Fig. 5: Model comparison.
From: Neuro-computational mechanisms and individual biases in action-outcome learning under moral conflict

a Model formalization for the chosen (red contour) option. In all models, decisions are based on a categorical logit function (aka softmax), contrasting the expected value across the alternatives with inverse temperature τ∈[0,5] and learning rate LR∈[0,1]. EV = Expected Value, PE = Prediction Error, Out = Outcome. Subscript M = money and S = shocks. Outcomes are coded by value: high-shock OutS = −1, low-shock OutS = +1, high-Money OutM = +1, low-money OutM = −1. If outcome is withheld during Dropout, OutS or OutM = 0. Outcomes are set to the same values (+1 and −1) for money and shock because of the optimization task (Supplementary Note §4). b Decision Model at the 11th trial for the Dropout condition. c Choices in the first 10 trials of the ConflictDropout blocks (Online experiment) as a function of preference together with the predictions by M1, M2Dec, and M2Out.
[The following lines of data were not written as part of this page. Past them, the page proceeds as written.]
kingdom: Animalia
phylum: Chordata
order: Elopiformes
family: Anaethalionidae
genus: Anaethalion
M0 always predicts 0.5 and is not shown. Choices and predictions averaged over all blocks, error bars: s.e.m. across participants (N = 29 Considerate, N = 24 Lucrative, N = 26 Ambiguous). d Leave-one-out information criterion (LOOIC34) of the models over the first 10 trials. Error bars: standard error of the estimation LOOICerror. M0 performs poorly, the three learning models perform similarly. The information criterion (IC) scale captures how much information is lost when comparing model predictions with actual choices, and smaller IC thus characterize models that better describe behavior. N = 79. e Change of participant choices (N = 29 Considerate, N = 24 Lucrative, N = 26 Ambiguous) and model predictions for the 10th to the 11th trial. Dashed lines connect 10th to 11th trials when money is removed (gray background), dotted lines, when shocks are removed (yellow background). 11th trial not included in model fitting. M2Out (black arrowheads) makes the best predictions for the 11th trial. Error bars: standard error of the mean across participants. f Distribution over 4000 posterior draws of the summed log-likelihood of the 11th trial over all participants multiplied by −2 to place values on the information criterion scale as for LOOIC. M2Out outperformed all other models. We use LOOIC in d, because these first 10 trials were included in the fitting of the model, but log-likelihood in f because it is not included in the model fit. Source data are provided as a Source Data file.